Senior staff members on the House Judiciary Committee assisted President Donald Trump's aides in writing his executive order halting immigration from seven predominantly Muslim countries, Politico reports.
"We were trying to clean up their damage," an unnamed senior GOP source told Politico. "The thing was getting totally mischaracterized. The way it was implemented was screwing over a lot of people."
Committee Chairman Bob Goodlatte, R-Va., and other GOP leaders were neither informed nor involved. Although the committee's communications director Kathryn Rexrode would not comment on staffers' involvement, she did confirm that Goodlatte wasn't "consulted by the administration on the executive order."
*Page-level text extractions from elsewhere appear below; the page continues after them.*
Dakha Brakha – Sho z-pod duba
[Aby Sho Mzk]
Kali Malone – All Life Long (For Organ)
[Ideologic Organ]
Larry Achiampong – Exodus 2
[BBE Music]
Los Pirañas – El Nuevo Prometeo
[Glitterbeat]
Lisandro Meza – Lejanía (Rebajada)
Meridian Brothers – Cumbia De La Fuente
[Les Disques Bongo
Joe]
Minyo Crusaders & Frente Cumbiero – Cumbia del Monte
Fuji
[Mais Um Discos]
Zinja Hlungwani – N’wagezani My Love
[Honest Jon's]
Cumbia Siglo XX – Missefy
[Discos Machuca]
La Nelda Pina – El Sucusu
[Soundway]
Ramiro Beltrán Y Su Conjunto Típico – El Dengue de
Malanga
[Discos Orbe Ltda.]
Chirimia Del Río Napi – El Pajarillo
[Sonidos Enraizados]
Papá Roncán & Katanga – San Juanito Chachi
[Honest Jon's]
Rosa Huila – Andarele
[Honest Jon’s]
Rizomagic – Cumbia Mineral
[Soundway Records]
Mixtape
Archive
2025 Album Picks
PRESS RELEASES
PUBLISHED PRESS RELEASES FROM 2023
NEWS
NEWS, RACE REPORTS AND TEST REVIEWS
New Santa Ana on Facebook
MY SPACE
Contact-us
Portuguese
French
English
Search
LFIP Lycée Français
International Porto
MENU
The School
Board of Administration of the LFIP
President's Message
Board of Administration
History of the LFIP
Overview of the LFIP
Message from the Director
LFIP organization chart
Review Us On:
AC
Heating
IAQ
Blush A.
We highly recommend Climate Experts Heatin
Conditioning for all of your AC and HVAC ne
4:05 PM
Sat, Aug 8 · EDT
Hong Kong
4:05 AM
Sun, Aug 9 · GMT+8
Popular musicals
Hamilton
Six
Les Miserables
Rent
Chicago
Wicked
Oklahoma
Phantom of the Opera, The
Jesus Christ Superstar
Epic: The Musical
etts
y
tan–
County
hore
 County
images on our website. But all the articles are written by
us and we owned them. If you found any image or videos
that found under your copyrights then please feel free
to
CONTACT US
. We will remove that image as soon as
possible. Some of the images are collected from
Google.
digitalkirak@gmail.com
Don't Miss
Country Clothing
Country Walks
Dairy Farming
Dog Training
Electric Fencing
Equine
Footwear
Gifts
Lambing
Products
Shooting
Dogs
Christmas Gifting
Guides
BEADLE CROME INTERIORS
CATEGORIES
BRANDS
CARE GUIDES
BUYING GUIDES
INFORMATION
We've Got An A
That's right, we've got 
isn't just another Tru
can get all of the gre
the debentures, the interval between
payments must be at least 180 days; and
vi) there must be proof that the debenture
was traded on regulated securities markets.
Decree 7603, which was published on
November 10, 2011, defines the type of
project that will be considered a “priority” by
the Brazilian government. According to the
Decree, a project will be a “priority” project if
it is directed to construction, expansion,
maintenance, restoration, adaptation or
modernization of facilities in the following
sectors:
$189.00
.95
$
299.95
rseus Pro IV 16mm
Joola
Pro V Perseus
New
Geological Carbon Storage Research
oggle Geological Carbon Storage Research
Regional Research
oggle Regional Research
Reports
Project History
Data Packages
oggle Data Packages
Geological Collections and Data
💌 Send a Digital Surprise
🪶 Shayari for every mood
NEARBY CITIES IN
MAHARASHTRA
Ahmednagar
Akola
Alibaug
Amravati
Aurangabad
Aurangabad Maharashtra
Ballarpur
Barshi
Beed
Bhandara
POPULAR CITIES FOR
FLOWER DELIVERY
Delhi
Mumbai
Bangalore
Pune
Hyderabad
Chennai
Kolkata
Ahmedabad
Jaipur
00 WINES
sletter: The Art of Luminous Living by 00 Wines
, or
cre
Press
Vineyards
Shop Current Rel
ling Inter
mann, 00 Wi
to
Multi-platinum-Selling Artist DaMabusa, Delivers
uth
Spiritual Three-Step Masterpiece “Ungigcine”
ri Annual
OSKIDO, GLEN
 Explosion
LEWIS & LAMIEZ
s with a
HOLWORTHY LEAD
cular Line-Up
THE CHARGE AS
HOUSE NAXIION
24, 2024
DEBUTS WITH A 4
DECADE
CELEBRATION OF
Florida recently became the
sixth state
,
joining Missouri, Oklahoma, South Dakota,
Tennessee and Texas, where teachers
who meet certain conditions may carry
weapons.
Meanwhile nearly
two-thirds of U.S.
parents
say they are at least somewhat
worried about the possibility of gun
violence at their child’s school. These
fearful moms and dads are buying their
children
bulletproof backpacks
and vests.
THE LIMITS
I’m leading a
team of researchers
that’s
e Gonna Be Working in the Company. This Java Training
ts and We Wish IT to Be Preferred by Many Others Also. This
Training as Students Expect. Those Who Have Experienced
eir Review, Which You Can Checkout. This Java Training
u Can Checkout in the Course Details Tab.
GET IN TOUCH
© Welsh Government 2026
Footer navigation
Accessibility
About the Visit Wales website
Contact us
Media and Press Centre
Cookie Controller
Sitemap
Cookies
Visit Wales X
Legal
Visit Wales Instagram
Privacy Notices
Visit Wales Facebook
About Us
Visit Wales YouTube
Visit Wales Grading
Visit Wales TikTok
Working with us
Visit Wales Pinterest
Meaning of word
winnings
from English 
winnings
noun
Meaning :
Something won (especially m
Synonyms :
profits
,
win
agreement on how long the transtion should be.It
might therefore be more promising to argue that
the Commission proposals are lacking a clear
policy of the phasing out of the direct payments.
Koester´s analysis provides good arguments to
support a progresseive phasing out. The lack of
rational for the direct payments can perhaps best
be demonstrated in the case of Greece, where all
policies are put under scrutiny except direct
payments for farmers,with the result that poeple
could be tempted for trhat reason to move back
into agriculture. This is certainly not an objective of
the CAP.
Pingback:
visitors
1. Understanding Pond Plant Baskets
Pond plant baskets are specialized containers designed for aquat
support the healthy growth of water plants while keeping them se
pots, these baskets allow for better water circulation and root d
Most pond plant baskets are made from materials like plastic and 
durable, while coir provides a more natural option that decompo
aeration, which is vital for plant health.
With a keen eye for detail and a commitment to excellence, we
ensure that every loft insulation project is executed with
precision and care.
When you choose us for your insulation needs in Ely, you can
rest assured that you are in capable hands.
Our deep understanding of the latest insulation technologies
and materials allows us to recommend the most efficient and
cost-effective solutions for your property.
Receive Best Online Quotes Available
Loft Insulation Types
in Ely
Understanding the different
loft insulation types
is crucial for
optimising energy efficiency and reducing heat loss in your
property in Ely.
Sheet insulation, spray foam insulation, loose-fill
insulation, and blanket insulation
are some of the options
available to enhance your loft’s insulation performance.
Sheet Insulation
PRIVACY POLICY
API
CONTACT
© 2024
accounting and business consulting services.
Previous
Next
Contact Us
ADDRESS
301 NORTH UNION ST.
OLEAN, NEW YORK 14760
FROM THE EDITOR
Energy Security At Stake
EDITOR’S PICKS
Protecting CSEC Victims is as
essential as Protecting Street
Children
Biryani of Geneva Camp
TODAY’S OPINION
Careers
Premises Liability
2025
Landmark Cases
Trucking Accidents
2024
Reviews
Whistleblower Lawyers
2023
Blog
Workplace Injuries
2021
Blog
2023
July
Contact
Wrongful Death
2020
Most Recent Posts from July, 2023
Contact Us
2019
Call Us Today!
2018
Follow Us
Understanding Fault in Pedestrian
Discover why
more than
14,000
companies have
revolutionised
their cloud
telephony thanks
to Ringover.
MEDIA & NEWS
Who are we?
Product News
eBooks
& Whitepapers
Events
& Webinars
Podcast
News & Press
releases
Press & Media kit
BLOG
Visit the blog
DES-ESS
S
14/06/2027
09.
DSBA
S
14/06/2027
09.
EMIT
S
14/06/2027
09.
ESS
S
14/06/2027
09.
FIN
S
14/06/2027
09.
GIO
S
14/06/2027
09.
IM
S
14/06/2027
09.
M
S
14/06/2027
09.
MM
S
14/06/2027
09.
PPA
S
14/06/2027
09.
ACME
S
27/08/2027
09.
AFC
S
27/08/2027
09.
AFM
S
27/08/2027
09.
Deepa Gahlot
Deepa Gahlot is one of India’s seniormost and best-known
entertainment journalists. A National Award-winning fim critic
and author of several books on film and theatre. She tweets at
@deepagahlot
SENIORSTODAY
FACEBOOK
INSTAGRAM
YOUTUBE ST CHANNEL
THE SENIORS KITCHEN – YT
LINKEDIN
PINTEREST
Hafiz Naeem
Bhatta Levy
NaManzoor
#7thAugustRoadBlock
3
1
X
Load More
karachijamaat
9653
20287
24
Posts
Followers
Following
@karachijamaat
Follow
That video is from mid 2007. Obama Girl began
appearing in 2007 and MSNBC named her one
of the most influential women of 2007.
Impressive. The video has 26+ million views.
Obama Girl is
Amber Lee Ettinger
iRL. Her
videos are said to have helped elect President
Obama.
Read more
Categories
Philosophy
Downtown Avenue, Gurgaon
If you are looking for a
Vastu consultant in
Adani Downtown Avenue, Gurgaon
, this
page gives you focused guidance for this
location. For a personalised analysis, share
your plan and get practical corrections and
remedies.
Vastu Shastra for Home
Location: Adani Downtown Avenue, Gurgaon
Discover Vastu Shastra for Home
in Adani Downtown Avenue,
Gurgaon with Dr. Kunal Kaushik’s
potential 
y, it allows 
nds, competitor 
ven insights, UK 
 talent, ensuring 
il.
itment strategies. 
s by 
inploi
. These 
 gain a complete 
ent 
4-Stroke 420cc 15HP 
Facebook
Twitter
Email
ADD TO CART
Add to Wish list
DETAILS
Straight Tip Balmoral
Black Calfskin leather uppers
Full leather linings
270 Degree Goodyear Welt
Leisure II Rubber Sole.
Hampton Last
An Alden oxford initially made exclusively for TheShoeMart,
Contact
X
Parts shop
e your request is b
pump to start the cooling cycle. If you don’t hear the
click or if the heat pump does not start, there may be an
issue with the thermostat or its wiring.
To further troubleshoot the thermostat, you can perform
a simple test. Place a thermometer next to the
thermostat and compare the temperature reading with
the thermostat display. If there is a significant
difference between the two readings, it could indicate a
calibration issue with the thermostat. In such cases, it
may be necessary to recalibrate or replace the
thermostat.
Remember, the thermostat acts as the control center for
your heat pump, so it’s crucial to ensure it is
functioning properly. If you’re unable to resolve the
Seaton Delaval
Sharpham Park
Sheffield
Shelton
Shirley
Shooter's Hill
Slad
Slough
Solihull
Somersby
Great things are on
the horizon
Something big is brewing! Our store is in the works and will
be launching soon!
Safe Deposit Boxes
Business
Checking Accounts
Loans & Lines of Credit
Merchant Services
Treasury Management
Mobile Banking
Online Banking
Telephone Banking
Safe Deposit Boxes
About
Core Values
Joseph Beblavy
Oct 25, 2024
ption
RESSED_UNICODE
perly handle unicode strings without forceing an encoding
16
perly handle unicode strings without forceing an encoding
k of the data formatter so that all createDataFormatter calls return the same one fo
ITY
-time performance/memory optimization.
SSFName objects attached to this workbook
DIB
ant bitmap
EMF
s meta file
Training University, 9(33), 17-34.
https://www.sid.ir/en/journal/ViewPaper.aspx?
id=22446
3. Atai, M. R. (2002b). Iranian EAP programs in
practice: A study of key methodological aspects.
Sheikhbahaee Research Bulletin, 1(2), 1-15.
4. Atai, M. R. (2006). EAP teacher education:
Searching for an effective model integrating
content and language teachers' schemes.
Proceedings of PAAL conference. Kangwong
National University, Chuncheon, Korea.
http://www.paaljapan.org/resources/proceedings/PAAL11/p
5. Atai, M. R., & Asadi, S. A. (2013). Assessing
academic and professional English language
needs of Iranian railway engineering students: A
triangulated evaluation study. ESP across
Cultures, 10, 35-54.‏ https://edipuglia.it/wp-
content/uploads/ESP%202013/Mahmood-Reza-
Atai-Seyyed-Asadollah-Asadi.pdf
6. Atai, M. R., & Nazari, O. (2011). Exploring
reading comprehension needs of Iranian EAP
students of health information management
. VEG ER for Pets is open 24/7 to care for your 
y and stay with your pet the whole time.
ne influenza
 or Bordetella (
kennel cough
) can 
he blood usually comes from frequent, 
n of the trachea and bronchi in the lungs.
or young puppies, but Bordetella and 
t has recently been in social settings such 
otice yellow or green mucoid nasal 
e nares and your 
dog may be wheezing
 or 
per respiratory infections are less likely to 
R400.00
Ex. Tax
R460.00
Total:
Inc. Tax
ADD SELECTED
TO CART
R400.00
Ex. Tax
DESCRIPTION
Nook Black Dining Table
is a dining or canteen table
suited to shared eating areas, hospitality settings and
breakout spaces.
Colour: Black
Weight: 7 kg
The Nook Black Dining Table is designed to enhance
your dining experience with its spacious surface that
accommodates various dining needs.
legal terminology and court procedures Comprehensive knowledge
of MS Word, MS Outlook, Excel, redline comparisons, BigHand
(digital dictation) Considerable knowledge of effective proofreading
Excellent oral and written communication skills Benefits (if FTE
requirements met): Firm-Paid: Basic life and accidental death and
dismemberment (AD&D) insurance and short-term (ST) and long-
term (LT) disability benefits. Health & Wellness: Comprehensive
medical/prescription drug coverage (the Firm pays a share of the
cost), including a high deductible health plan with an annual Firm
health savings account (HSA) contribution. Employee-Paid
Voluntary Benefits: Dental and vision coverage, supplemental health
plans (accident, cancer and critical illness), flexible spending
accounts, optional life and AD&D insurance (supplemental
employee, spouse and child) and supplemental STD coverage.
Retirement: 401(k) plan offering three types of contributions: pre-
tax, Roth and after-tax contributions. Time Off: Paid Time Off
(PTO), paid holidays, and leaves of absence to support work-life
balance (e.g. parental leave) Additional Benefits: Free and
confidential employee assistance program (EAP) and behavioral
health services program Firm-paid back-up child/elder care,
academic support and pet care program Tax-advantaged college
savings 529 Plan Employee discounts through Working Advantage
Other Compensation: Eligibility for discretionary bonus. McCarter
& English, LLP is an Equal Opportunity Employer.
"Like other congressional committees, some staff of the House Judiciary Committee were permitted to offer their policy expertise to the Trump transition team about immigration law," an unnamed Committee aide told Politico in a statement. "However, the Trump Administration is responsible for the final policy decisions contained in the executive order and its subsequent roll-out and implementation."
According to two of Politico's sources, the staffers signed nondisclosure agreements just as members of Trump's transition team did.
"Their coordination with the Hill was terrible," a Republican source told Politico. He mentioned the frustration and confusion that stemmed from GOP leadership not seeing talking points on the order until late Saturday night.
"We didn't see the final language until it was actually out," he added. The two top Republicans in Congress, House Speaker Paul Ryan, R-Wis., and Senate Majority Leader Mitch McConnell, R-Ky., only saw the final text of the order on Friday night when reporters received it as well.
Senate Foreign Relations Committee Chairman Bob Corker, R-Tenn., told reporters on Monday that he wasn't briefed on the order before it was signed, according to The Chicago Tribune.
"These executive orders were very rushed and drafted by a very tight-knit group of individuals who did not run it by the people who have to execute the policy. And because that's the case, they probably didn't think of or care about how this would be executed in the real world," another unnamed congressional source told Politico.
"No one was given a heads-up and no one had a chance to weigh in on it."